Vast crowds of people of every class, from the small squire to the Oughterard shopkeeper and country farmer, now came pouring in, all eager in their curiosity, but somehow all subdued into a kind of reverence for a spot from which they had been so rigidly excluded, and the very aspect of which so far transcended expectations. Everything, indeed, was an object of wonderment. The ornamental tanks for watering the horses, supplied by beautifully designed fountains; the sculptured medallions along the walls, emblematizing the chase or the road; the bright mahogany partitions of the stalls, even to the little channels lined with shining copper, all demanded notice and comment; and many were the wise reflections uttered with regard to those who thus squandered away their wealth. The sight of the cattle, however, which occupied this luxurious abode, went far to disarm this criticism, since certainly none ever seemed more worthy of the state and splendor that surrounded them. For these the admiration was hearty and sincere, and the farmers went along the stalls amazed and wonderstruck at the size and symmetry of the noble animals that filled them.

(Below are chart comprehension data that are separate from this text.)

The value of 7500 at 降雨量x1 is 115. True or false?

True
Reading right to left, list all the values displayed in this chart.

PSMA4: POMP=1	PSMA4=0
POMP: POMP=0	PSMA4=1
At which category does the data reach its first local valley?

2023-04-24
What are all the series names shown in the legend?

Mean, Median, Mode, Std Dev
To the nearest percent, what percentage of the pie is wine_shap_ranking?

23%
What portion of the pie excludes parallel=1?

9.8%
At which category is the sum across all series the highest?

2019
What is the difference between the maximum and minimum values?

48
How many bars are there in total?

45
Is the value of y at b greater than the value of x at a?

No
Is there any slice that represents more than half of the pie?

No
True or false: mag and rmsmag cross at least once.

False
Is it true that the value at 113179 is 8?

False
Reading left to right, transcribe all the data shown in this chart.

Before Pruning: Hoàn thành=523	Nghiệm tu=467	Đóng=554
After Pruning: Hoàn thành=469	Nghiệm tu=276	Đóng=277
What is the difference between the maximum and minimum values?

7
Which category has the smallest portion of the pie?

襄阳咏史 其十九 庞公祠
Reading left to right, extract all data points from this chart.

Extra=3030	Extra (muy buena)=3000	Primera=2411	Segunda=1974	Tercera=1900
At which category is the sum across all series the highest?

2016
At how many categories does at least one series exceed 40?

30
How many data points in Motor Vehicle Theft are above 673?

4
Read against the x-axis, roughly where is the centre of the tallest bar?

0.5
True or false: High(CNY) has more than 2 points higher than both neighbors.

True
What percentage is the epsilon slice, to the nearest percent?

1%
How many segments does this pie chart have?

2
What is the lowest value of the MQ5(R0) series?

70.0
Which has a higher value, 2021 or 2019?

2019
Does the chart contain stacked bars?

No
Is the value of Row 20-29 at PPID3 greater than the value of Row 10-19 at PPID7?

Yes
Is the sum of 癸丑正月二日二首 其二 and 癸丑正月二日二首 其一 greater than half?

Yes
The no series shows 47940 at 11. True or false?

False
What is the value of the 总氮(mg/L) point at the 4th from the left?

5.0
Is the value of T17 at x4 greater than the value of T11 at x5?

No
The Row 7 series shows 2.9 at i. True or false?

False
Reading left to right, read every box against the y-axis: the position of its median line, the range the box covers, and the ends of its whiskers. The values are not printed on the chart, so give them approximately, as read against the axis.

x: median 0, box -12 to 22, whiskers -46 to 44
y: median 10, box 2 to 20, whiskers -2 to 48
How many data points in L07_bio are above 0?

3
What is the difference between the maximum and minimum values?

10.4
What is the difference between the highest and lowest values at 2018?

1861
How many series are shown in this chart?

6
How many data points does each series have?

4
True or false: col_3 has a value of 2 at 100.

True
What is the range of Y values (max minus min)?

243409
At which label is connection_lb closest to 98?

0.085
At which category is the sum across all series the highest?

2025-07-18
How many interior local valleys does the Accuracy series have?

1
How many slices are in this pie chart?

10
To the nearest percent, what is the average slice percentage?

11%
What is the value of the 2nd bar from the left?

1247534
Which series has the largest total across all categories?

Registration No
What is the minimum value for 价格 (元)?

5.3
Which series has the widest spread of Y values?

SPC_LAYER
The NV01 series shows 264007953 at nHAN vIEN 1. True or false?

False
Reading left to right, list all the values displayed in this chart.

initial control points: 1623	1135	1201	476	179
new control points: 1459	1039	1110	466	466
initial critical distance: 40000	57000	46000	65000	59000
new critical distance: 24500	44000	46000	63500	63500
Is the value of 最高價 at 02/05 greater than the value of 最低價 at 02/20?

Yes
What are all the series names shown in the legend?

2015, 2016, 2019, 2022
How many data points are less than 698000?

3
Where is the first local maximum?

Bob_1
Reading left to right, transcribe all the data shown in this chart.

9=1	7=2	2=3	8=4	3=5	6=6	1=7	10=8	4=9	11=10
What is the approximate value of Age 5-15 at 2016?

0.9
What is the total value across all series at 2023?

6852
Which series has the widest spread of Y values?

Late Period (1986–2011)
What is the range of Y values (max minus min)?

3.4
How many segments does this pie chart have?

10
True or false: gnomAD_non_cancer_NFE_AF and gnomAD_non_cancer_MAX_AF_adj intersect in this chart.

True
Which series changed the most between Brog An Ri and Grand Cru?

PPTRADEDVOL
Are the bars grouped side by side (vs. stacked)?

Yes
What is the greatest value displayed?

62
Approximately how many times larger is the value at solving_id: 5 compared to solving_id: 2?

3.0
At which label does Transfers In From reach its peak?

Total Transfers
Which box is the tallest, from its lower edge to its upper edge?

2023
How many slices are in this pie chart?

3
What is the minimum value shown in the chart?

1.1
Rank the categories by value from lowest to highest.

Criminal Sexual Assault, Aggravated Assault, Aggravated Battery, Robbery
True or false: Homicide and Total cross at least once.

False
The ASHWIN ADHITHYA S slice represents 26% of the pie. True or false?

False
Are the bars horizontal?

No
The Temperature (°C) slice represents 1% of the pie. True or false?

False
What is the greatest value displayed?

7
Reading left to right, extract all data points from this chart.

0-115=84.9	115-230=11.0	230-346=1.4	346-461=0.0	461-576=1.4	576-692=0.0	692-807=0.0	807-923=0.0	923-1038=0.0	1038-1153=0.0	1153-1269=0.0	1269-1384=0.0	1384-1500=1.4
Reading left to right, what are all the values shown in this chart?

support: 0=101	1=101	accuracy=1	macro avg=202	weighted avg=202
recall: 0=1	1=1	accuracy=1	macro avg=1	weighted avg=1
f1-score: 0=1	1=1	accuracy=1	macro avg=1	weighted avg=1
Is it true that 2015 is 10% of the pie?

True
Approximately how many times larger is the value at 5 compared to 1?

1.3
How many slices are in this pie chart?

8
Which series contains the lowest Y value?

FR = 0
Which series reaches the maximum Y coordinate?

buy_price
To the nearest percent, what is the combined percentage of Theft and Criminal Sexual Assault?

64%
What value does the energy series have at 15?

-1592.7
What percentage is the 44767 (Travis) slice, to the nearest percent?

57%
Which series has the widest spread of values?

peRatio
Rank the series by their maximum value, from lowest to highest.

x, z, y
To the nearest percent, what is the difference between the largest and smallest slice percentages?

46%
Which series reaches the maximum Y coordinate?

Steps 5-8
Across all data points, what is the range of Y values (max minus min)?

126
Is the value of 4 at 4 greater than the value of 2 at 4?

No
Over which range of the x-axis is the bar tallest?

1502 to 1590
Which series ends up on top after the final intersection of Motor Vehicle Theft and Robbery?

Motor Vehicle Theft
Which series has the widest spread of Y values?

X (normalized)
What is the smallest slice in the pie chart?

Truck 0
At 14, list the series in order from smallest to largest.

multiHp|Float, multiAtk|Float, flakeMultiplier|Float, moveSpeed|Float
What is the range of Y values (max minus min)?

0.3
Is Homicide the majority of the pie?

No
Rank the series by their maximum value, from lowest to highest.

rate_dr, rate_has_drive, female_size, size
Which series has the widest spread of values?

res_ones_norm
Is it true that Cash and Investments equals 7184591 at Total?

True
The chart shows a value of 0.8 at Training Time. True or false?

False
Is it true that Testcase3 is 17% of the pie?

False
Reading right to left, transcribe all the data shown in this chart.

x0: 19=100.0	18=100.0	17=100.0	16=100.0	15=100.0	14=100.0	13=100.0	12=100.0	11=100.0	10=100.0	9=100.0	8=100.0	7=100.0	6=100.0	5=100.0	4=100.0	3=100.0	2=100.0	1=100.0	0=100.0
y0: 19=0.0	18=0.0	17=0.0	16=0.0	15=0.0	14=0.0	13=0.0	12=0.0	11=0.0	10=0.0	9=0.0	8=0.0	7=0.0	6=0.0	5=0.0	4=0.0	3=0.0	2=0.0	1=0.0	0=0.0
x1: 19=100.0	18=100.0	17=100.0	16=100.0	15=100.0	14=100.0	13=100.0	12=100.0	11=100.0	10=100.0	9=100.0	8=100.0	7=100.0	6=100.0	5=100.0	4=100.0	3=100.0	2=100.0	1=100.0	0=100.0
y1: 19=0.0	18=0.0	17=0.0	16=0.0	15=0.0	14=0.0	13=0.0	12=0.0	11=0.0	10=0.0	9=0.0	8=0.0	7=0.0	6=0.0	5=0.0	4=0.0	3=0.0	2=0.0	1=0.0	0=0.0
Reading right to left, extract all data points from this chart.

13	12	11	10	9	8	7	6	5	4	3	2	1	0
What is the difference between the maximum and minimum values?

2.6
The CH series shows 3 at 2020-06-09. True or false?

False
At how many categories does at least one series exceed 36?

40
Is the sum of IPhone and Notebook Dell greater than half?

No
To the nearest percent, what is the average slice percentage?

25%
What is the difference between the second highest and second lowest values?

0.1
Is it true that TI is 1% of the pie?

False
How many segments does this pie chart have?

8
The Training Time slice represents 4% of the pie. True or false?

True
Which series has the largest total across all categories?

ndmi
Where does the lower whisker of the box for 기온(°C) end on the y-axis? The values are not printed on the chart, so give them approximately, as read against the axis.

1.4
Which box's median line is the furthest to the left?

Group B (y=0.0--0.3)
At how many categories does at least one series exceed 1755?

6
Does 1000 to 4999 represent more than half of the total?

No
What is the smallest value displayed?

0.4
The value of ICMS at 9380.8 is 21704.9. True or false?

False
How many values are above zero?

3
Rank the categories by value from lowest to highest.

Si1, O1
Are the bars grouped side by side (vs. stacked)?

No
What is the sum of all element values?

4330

“To be sold at Tattersall’s, sir, on the 4th of next month,” said a groom, whose English accent imparted an almost sneer to the supposition that such a stud should meet purchasers in Ireland. “They ‘re all advertised in ‘Bell’s Life.’”
“What becomes of the hounds?” asked Bodkin.
“Lord Cromore takes them, sir; they’re to hunt in Dorsetshire.”
“And the sow?” asked old Hayes, with eagerness; “she isn’t to go to England, is she?”
“Can’t say, sir. We don’t look arter no sows here,” replied the fellow, as he turned away in evident disgust at his questioner.
A certain stir and bustle in the court without gave token that the sale was about to begin; and Scanlan’s voice, in its most authoritative tone, was heard issuing orders and directions on all sides, while servants went hither and thither distributing catalogues, and securing accommodation for the visitors with a degree of deference and attention most remarkable.